Perpetua, the implications of this challenge are frightfully chilling. This demand not only flies in the face of the 1st, 4th and 10th Ammendments, it throws open the door for viewpoint-based persecution. It will open a pandora's box of unintended consequences that could potentially derail historic, western justice.

Perpetua said...

Andy,
Well said!

Anonymous said...

How is a ballot measure intended to discriminate against a protected class of individuals not itself a kind of viewpoint-based persecution?

Perpetua said...

Hi alabamadutchman,

It is absolutely legitimate to make some distinctions that are labeled "discrimination". The innate differences between the sexes and the fact of sexual reproduction are a sound basis for making marriage between the opposite sexes.

People in positions of power who would view this as discrimination and illegal must be so disconnected from our innate biology, so living in an abstract world of their minds, that it is really scary. Originally most of the people who supported creating these "protected classes" were probably well meaning and didn't see the long run implications.

Anonymous said...

If marriage is about procreation--which is itself arguable--then why can the elderly marry?

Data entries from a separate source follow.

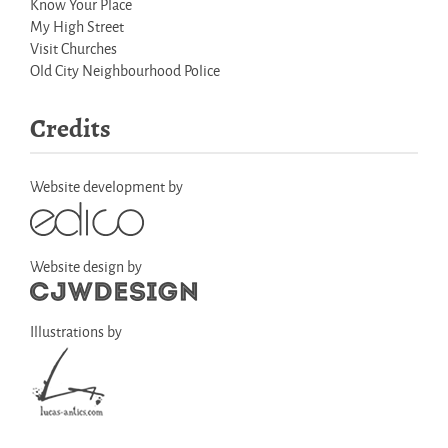
Know Your Place
My High Street
Visit Churches
Old City Neighbourhood Police
Credits
Website development by
Website design by
Illustrations by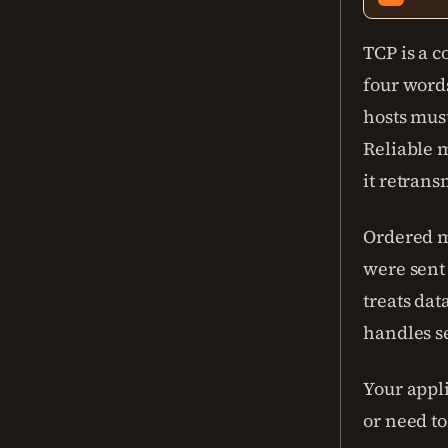
TCP is a c
four word
hosts mus
Reliable 
it retrans
Ordered m
were sent
treats dat
handles s
Your appli
or need t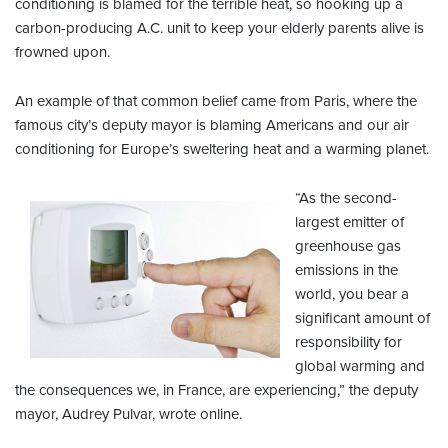
conditioning is blamed for the terrible heat, so hooking up a
carbon-producing A.C. unit to keep your elderly parents alive is
frowned upon.
An example of that common belief came from Paris, where the
famous city’s deputy mayor is blaming Americans and our air
conditioning for Europe’s sweltering heat and a warming planet.
“As the second-
largest emitter of
greenhouse gas
emissions in the
world, you bear a
significant amount of
responsibility for
global warming and
the consequences we, in France, are experiencing,” the deputy
mayor, Audrey Pulvar, wrote online.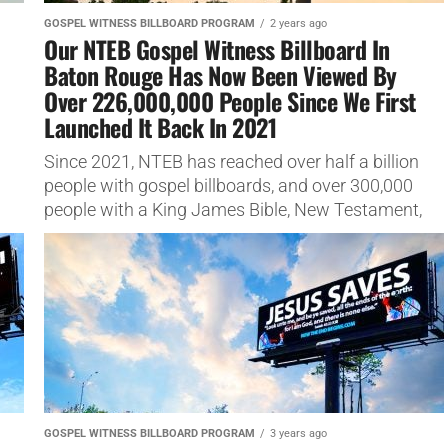
GOSPEL WITNESS BILLBOARD PROGRAM
2 years ago
Our NTEB Gospel Witness Billboard In
Baton Rouge Has Now Been Viewed By
Over 226,000,000 People Since We First
Launched It Back In 2021
Since 2021, NTEB has reached over half a billion
people with gospel billboards, and over 300,000
people with a King James Bible, New Testament,
gospel tracts...
GOSPEL WITNESS BILLBOARD PROGRAM
3 years ago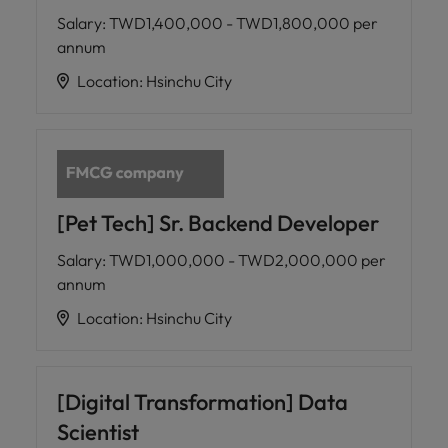
Salary
:
TWD1,400,000 - TWD1,800,000 per
annum
Location
:
Hsinchu City
[Pet Tech] Sr. Backend Developer
Salary
:
TWD1,000,000 - TWD2,000,000 per
annum
Location
:
Hsinchu City
[Digital Transformation] Data
Scientist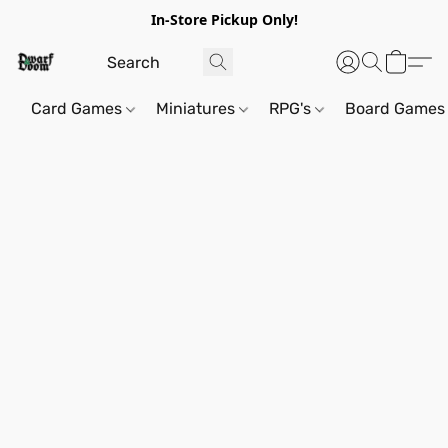
In-Store Pickup Only!
Card Games
Miniatures
RPG's
Board Games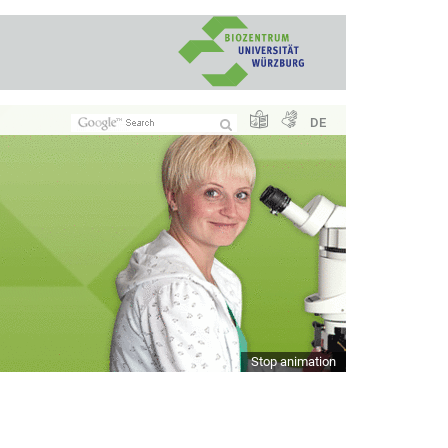
DE
Stop animation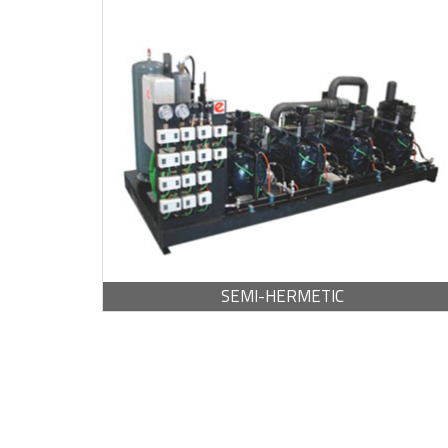
BROCHURE -
PDF / 1,013.87 KB
SEMI-HERMETIC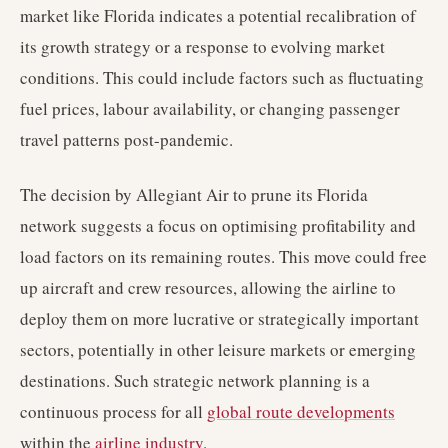
market like Florida indicates a potential recalibration of
its growth strategy or a response to evolving market
conditions. This could include factors such as fluctuating
fuel prices, labour availability, or changing passenger
travel patterns post-pandemic.
The decision by Allegiant Air to prune its Florida
network suggests a focus on optimising profitability and
load factors on its remaining routes. This move could free
up aircraft and crew resources, allowing the airline to
deploy them on more lucrative or strategically important
sectors, potentially in other leisure markets or emerging
destinations. Such strategic network planning is a
continuous process for all
global route developments
within the
airline industry
.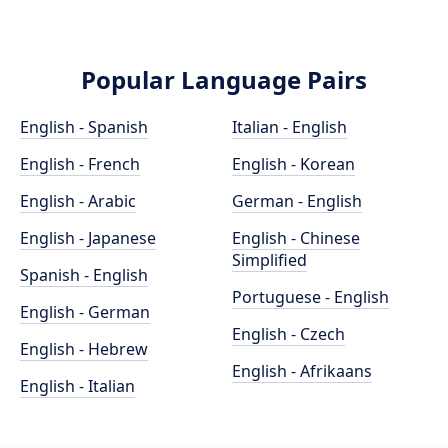
Popular Language Pairs
English - Spanish
Italian - English
English - French
English - Korean
English - Arabic
German - English
English - Japanese
English - Chinese
Simplified
Spanish - English
Portuguese - English
English - German
English - Czech
English - Hebrew
English - Afrikaans
English - Italian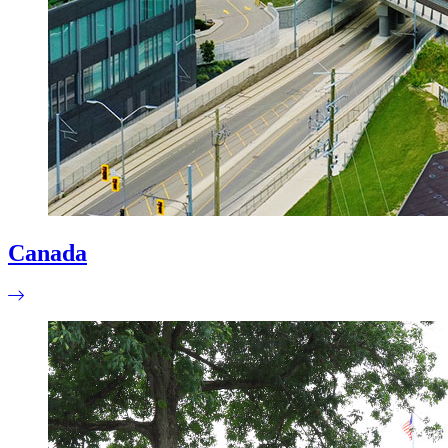
Canada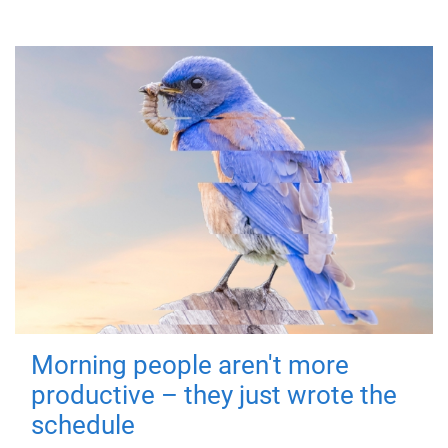
Morning people aren't more
productive – they just wrote the
schedule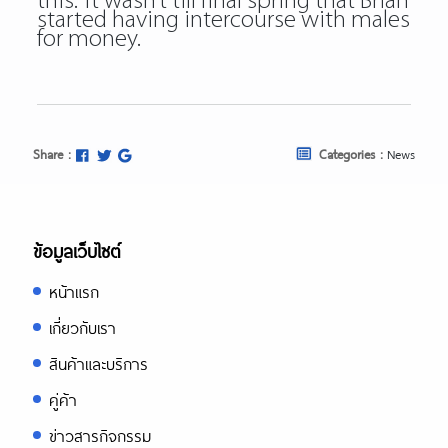
this.” It wasn’t till final spring that Brian
started having intercourse with males
for money.
Share :
Categories :
News
ข้อมูลเว็บไซต์
หน้าแรก
เกี่ยวกับเรา
สินค้าและบริการ
คู่ค้า
ข่าวสารกิจกรรม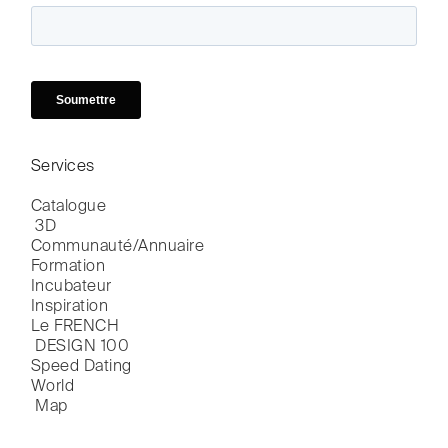
Services
Catalogue

 3D
Communauté/Annuaire
Formation
Incubateur
Inspiration
Le FRENCH

 DESIGN 100
Speed Dating
World

 Map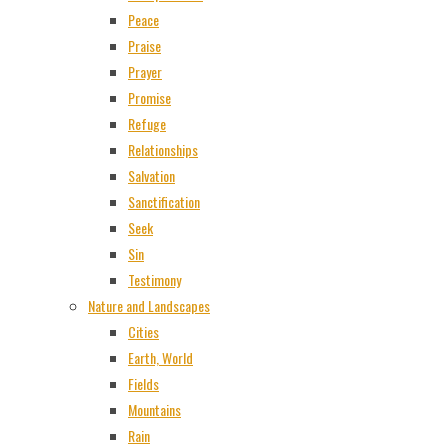
Peace
Praise
Prayer
Promise
Refuge
Relationships
Salvation
Sanctification
Seek
Sin
Testimony
Nature and Landscapes
Cities
Earth, World
Fields
Mountains
Rain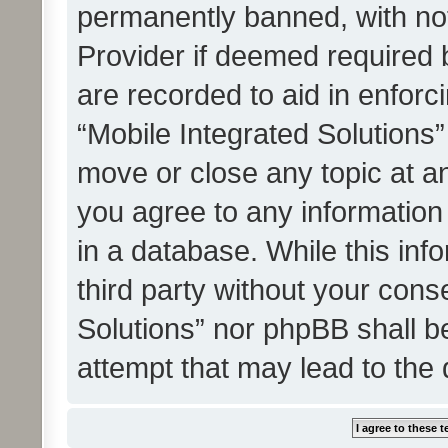
permanently banned, with noti
Provider if deemed required b
are recorded to aid in enforc
“Mobile Integrated Solutions”
move or close any topic at an
you agree to any information
in a database. While this info
third party without your cons
Solutions” nor phpBB shall b
attempt that may lead to the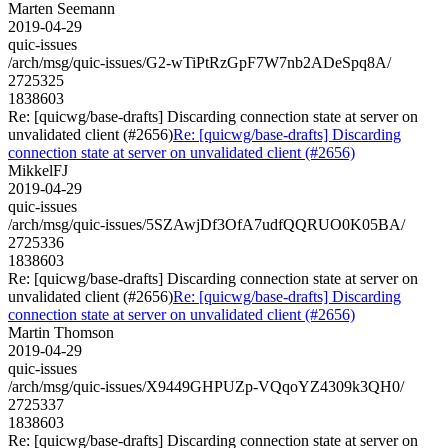
Marten Seemann
2019-04-29
quic-issues
/arch/msg/quic-issues/G2-wTiPtRzGpF7W7nb2ADeSpq8A/
2725325
1838603
Re: [quicwg/base-drafts] Discarding connection state at server on
unvalidated client (#2656)
Re: [quicwg/base-drafts] Discarding
connection state at server on unvalidated client (#2656)
MikkelFJ
2019-04-29
quic-issues
/arch/msg/quic-issues/5SZAwjDf3OfA7udfQQRUO0K05BA/
2725336
1838603
Re: [quicwg/base-drafts] Discarding connection state at server on
unvalidated client (#2656)
Re: [quicwg/base-drafts] Discarding
connection state at server on unvalidated client (#2656)
Martin Thomson
2019-04-29
quic-issues
/arch/msg/quic-issues/X9449GHPUZp-VQqoYZ4309k3QH0/
2725337
1838603
Re: [quicwg/base-drafts] Discarding connection state at server on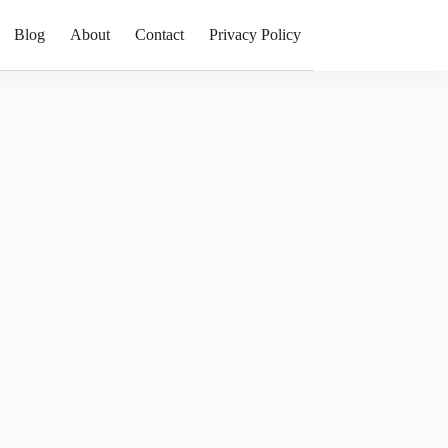
Blog
About
Contact
Privacy Policy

The infertile? Couples with known genetic incompatibility?

If the law is already discriminating against one class of people who can't create a biological child, then why not discriminate against other groups of people?

If marriage is about family and stability, then why deny it to a group of people who are actively seeking the stability marriage provides?

A note on 'protected classes': it has specific legal meaning and definition. Race, age, sex, religion, etc. are all protected classes. The innate biology of women, a class of people at one time thought inferior to men, was used to consider them property, deny legal protections, and the ability to vote.

Perpetua said...

Hi alabamaduthcman,

So, do you think it is wrong to deny marriage to a man and woman if the man is already married to someone else? I mean polygamy. This is a real issue as many Muslims live in the USA. Even our president's father had a wife in Kenya. In your way of thinking, how would polygamy be handled?

Also incest. Would if be wrong to deny marriage to a brother and sister? This is also a real issue. See here and here. So, by what reasoning would you deny marriage to incestuous couples or not?